The Week That Was

We’re back! I hope you had a wonderful holiday season. Start 2013 off right with these top five stories from for the week of Jan. 7.

1. Bringing Work and Life Into Balance: See how Ernst & Young’s Mike Cullen is driving talent management deeper into the accounting firm to make sure every employee counts. Talent Management editor Ladan Nikravan has more in this issue’s profile.

2. Resolution Solutions for the New Year: When it comes to New Year’s resolutions, why is it that we do the same thing over and over hoping that things will be different, yet they never are? Blogger Aubrey Daniels explores.

3. Tips to Rethink Performance Appraisals: There’s a sizable gap between employee and employer perceptions of the value of performance appraisals.

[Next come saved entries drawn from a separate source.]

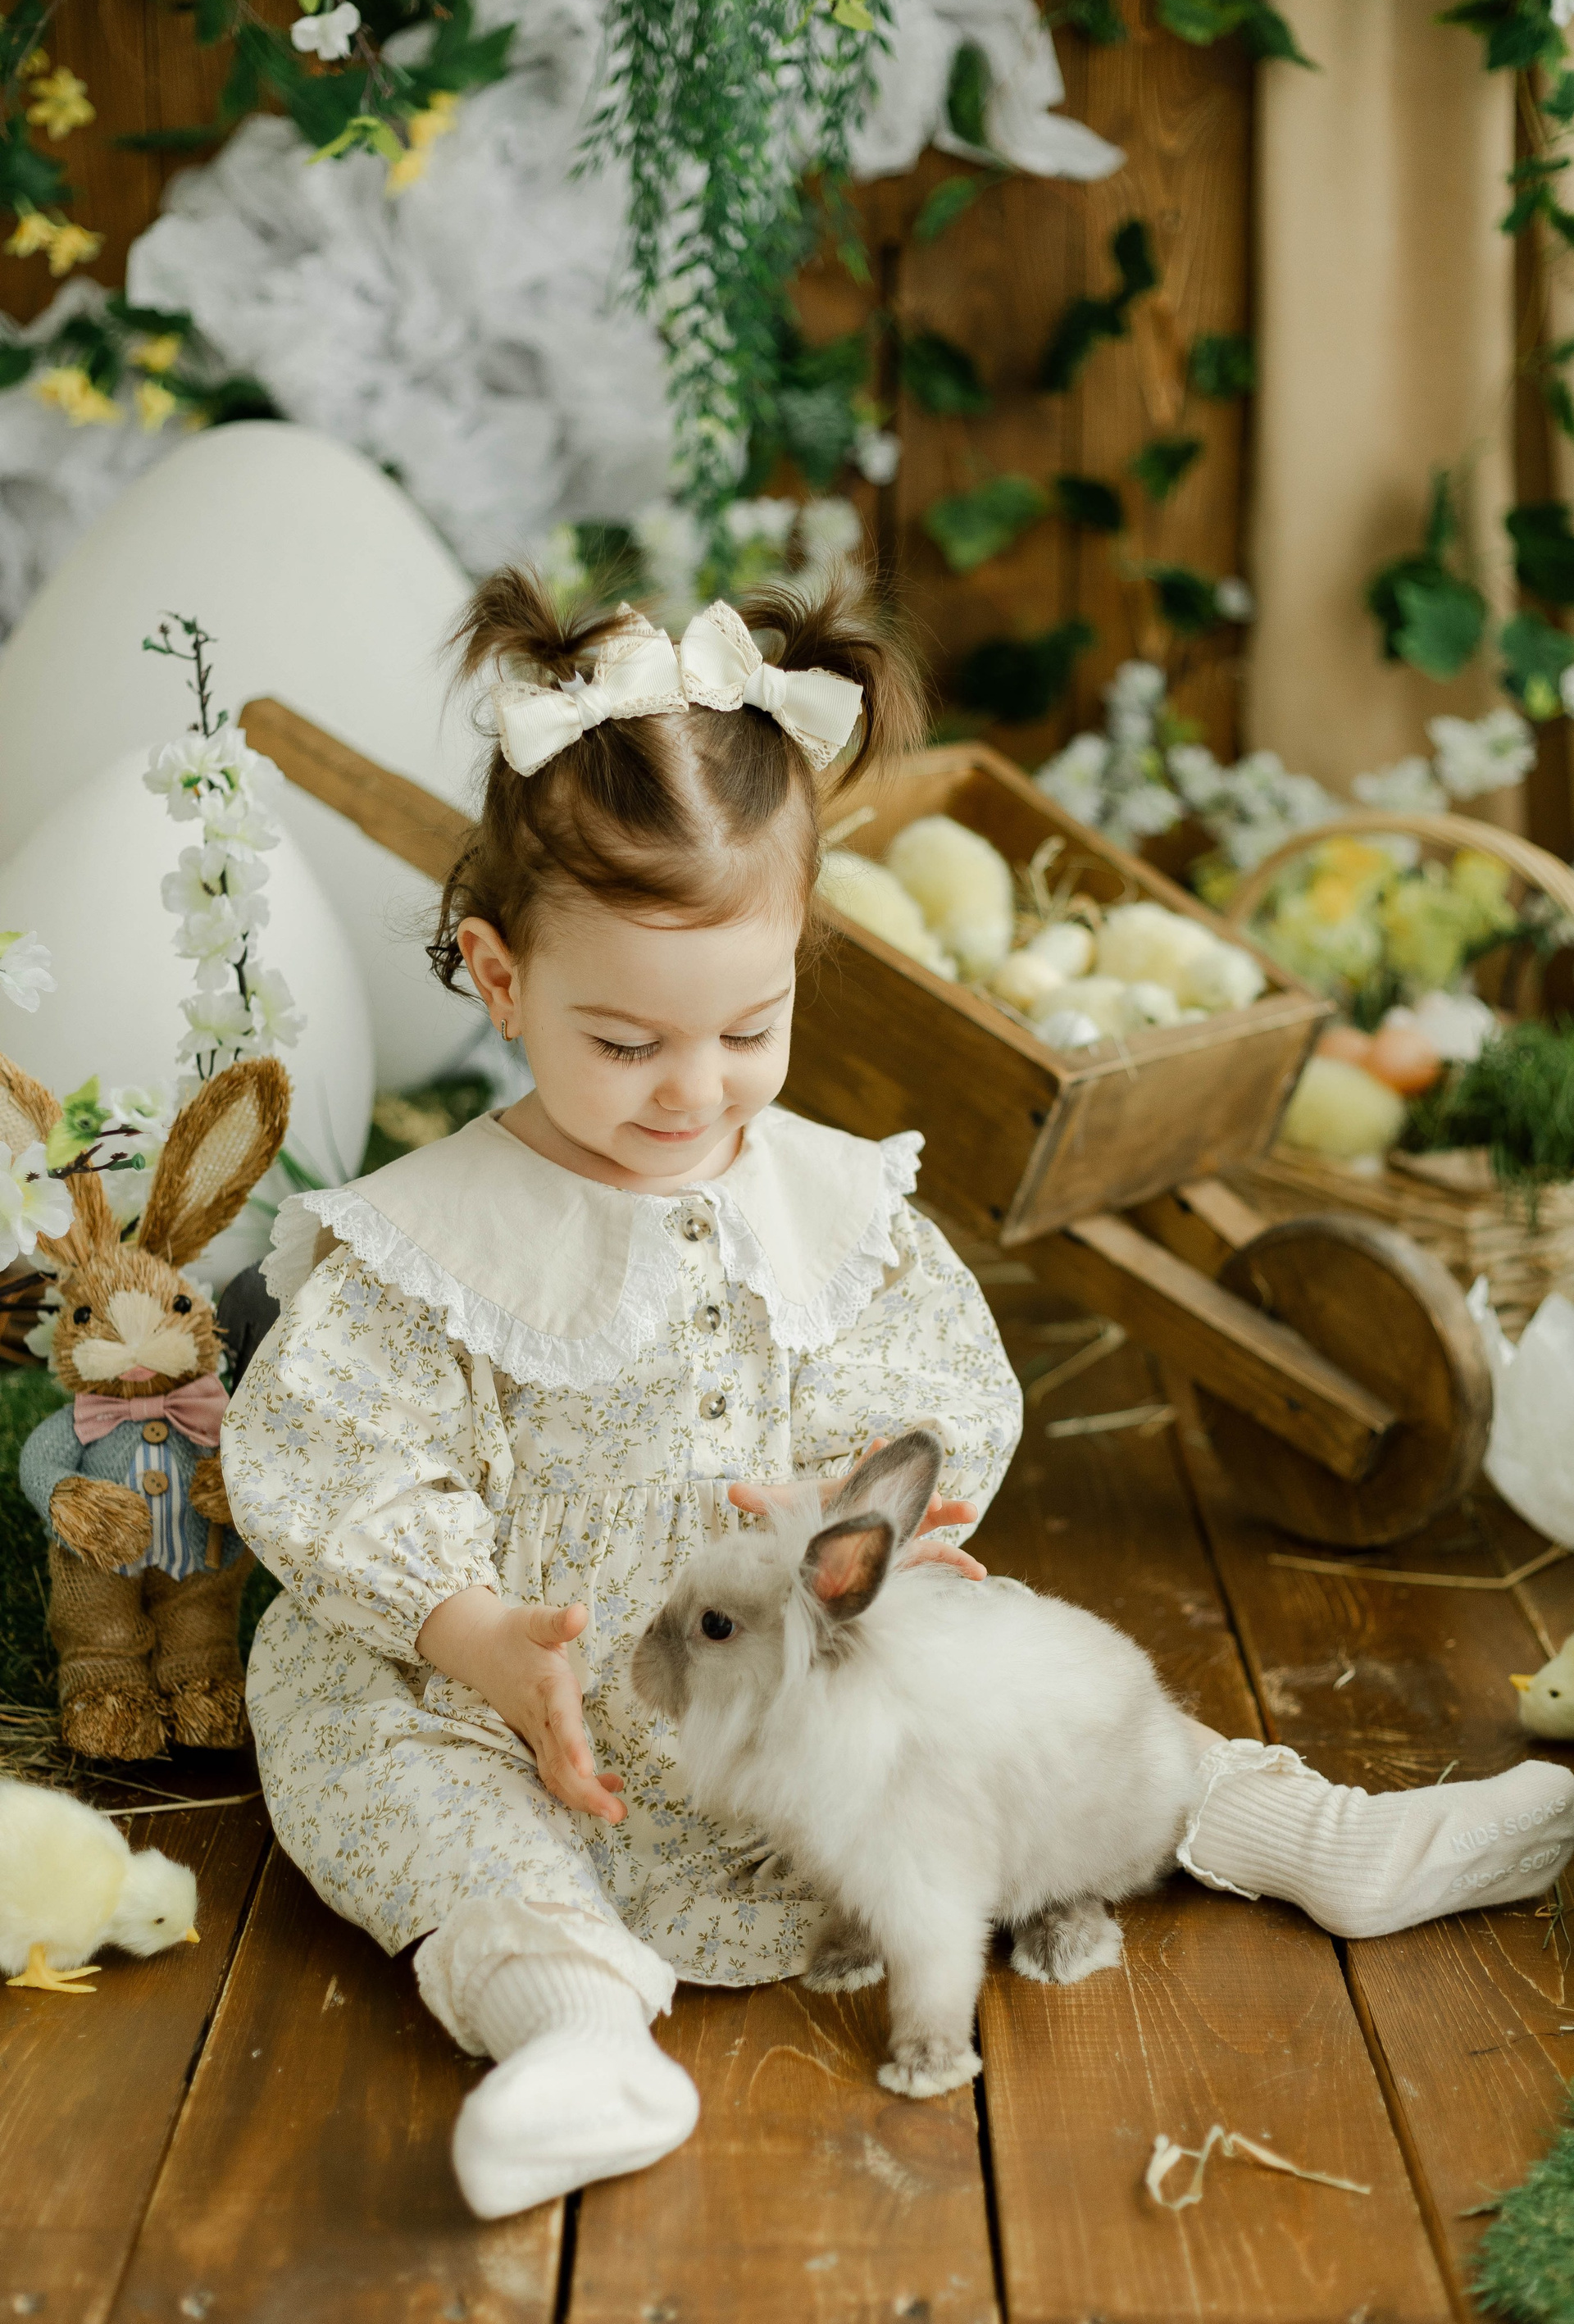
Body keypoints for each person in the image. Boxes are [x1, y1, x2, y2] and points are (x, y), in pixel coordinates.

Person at [222, 568, 1574, 2222]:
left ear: (799, 964)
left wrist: (874, 1516)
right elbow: (338, 1458)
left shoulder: (829, 1197)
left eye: (749, 1030)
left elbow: (924, 1395)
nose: (695, 1090)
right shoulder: (432, 1240)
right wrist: (471, 1629)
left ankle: (1303, 1836)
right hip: (520, 1704)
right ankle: (574, 2033)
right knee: (391, 1767)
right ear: (500, 982)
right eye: (627, 1044)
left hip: (800, 1687)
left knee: (1022, 1695)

Here are steps to derive maximum value from the process, writes Kevin Louiselle, senior vice president and partner at MDA Leadership Consulting.

4. Is the CLO Role on Its Way Out?: What is increasingly common is instead a head of talent management role with recruiting, succession management and talent development melded into one, writes Talent Management editor Kellye Whitney.

5. 10 Resolutions to Be Happy at Work: Blogger Dan Bowling offers the most important strategies toward being a happy manager in 2013.

In Other News …

If you didn’t already hear, the parent company of Talent Management made big news this week in announcing its purchase of Workforce Management magazine. With the acquisition, combined readership of Human Capital Media Group — which also includes Diversity Executive and Chief Learning Officer — will exceed 150,000 readers and reach 1.5 million website visitors.


Also, the Wall Street Journal reported this week that as the jobless continue to make strides in the slowly improving economy, many online job postings are often filled before they are posted.

“With the labor market remaining weak, such back-channel methods are becoming the rule, not the exception, when companies hire. Many open jobs are never advertised at all, or are posted only after a leading candidate — an internal applicant or someone else with an inside track — has been identified. Sometimes … a hiring manager creates a new position ahead of schedule to accommodate a favored prospect.”